Brick House Les Dijonnais Pinot noir 06 has fragrant and spicy aromas that greet you--cinnamon, cola spice, dark cherry and black currant. Traces of violets appear, just before you take your first sip. Elegantly structured, the creamy black cherry flavors dance with juicy strawberry, blueberry and currant accents. Succulent fruits hangs on your palate, then the finish shows just a little grip, wrapped in a cinnamon stick and herbal caress that has you reaching for the bottle. Damn this is good.
I recently tasted the 2004 Les Dijonnais and saw how a couple years in the cellar turned it into a showstopper. The 2006 is better at release than the 2004-how good can it get?! Brick House married their elegant house style with the ripe 2006 vintage for a winner. Brick House Les Dijonnais is made from certified Biodynamic grapes.
2004 Vintage
2004 vintage Wine Advocate 91 points. The 2004 Les Dijonnais, in nose and mouth, shows floral, mineral, fruit, and smoke elements. Sweet red cherry and dried roses intermingle with deep cherry, berry, and plum flavors, and there's a hint of fresh turned earth after a spring rain. Elegant rather than blockbuster, this is typically sophisticated and complex Brick House -- classically Burgundian, with an Oregon twist.

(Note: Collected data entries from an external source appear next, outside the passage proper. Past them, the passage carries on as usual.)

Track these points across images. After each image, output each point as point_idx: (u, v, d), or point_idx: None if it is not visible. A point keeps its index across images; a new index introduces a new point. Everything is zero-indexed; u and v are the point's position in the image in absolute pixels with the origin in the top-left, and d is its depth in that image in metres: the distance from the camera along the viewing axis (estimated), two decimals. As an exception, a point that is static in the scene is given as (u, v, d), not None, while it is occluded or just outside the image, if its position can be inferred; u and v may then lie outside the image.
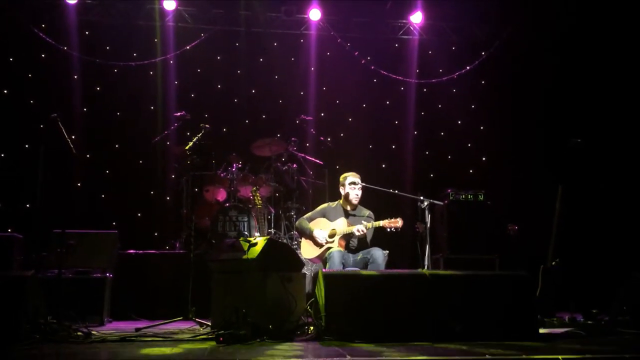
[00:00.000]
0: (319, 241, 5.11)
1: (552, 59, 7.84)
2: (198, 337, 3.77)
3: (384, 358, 2.84)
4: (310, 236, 5.19)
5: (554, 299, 4.67)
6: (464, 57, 8.39)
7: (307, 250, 5.22)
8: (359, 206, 5.30)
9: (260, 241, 4.12)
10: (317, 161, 7.11)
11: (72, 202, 4.40)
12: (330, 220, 5.23)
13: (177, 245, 6.58)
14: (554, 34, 7.84)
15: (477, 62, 8.30)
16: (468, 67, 8.31)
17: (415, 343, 3.41)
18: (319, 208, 5.42)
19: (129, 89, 7.76)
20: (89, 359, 2.95)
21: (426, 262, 5.08)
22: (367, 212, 5.34)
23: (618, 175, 6.50)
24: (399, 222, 4.84)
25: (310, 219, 5.32)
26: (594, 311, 4.70)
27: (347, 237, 5.11)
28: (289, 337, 3.64)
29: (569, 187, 5.12)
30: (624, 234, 6.00)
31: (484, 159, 8.37)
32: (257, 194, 5.84)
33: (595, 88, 7.44)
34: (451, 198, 6.12)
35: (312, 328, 3.81)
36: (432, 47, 8.51)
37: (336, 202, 5.41)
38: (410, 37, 8.47)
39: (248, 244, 4.14)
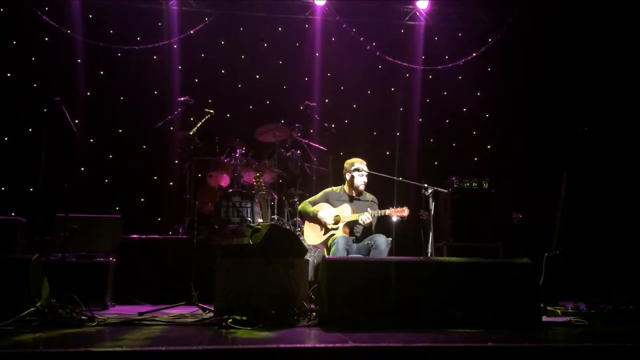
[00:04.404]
0: (324, 221, 5.08)
1: (558, 46, 7.75)
2: (201, 322, 3.78)
3: (386, 344, 2.83)
4: (314, 218, 5.16)
5: (557, 288, 4.66)
6: (470, 43, 8.31)
7: (310, 236, 5.21)
8: (363, 191, 5.28)
9: (263, 227, 4.11)
10: (321, 147, 7.08)
11: (76, 186, 4.41)
12: (334, 205, 5.21)
13: (180, 230, 6.59)
14: (560, 20, 7.73)
15: (483, 48, 8.21)
16: (474, 54, 8.23)
17: (418, 330, 3.40)
18: (322, 192, 5.40)
19: (133, 73, 7.72)
20: (92, 343, 2.95)
21: (430, 250, 5.06)
22: (371, 198, 5.32)
23: (624, 163, 6.44)
24: (405, 212, 4.82)
25: (313, 203, 5.30)
26: (597, 300, 4.68)
27: (352, 224, 5.09)
28: (291, 323, 3.64)
29: (574, 175, 5.07)
30: (628, 222, 5.96)
31: (489, 146, 8.31)
32: (261, 180, 5.83)
33: (602, 75, 7.35)
34: (455, 186, 6.08)
35: (314, 314, 3.82)
36: (438, 33, 8.43)
37: (340, 187, 5.38)
38: (416, 22, 8.38)
39: (251, 230, 4.13)
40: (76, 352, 2.64)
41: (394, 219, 4.83)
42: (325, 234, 5.11)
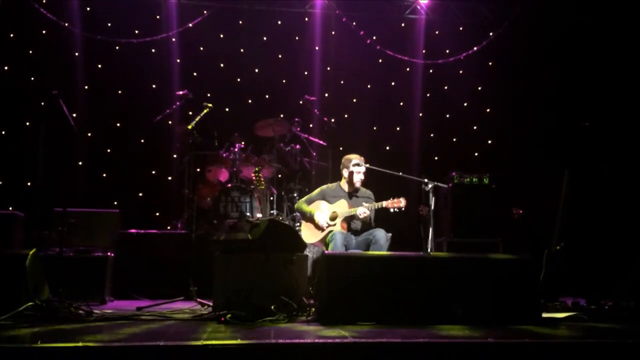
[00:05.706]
0: (321, 224, 5.07)
1: (560, 41, 7.71)
2: (199, 317, 3.76)
3: (385, 340, 2.81)
4: (310, 219, 5.15)
5: (557, 283, 4.64)
6: (471, 38, 8.26)
7: (308, 235, 5.18)
8: (359, 187, 5.26)
9: (262, 222, 4.09)
10: (321, 142, 7.04)
11: (74, 181, 4.39)
12: (330, 202, 5.19)
13: (179, 225, 6.56)
14: (562, 15, 7.69)
15: (484, 42, 8.17)
16: (475, 48, 8.18)
17: (418, 326, 3.39)
18: (317, 190, 5.38)
19: (131, 67, 7.66)
20: (90, 338, 2.93)
21: (429, 245, 5.04)
22: (367, 193, 5.30)
23: (625, 158, 6.42)
24: (402, 202, 4.80)
25: (309, 202, 5.27)
26: (597, 296, 4.67)
27: (349, 219, 5.07)
28: (290, 318, 3.63)
29: (575, 171, 5.05)
30: (629, 218, 5.95)
31: (489, 142, 8.28)
32: (260, 175, 5.80)
33: (604, 70, 7.31)
34: (456, 181, 6.06)
35: (313, 309, 3.80)
36: (439, 27, 8.38)
37: (335, 183, 5.38)
38: (417, 16, 8.33)
39: (250, 225, 4.11)
40: (74, 347, 2.62)
41: (392, 210, 4.81)
42: (322, 232, 5.09)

Made from some of the oldest organic Pinot noir in Oregon, the Clone 114 grapes for this wine were harvested at a miniscule less than 1/2 ton per acre (normal for Pinot is 1.5-3.5 tons/acre). Complexity and purity are two words often associated with Brick House Pinot noir, and those qualities are exhibited here.
2002 Vintage
Wine Advocate 94 points ---"The concentration, depth, power, and elegance of the 2002 Pinot Noir Les Dijonnais is stunning, all the more so when one realizes it was produced from 7-year-old fruit (conventional wisdom is that vines can make great fruit in the first two years of production then the quality diminishes for a few years before coming back when they're older). Its black cherry, spice, and violet aromas lead to a penetrating personality awash in red fruits, mostly cherries and raspberries, that harmoniously conquer the palate and linger for 45 seconds or more. Sappy, fleshy, and complex, it is a medium to full-bodied wine of tremendous beauty and charm. Anticipated maturity: 2006-2013. Bravo!"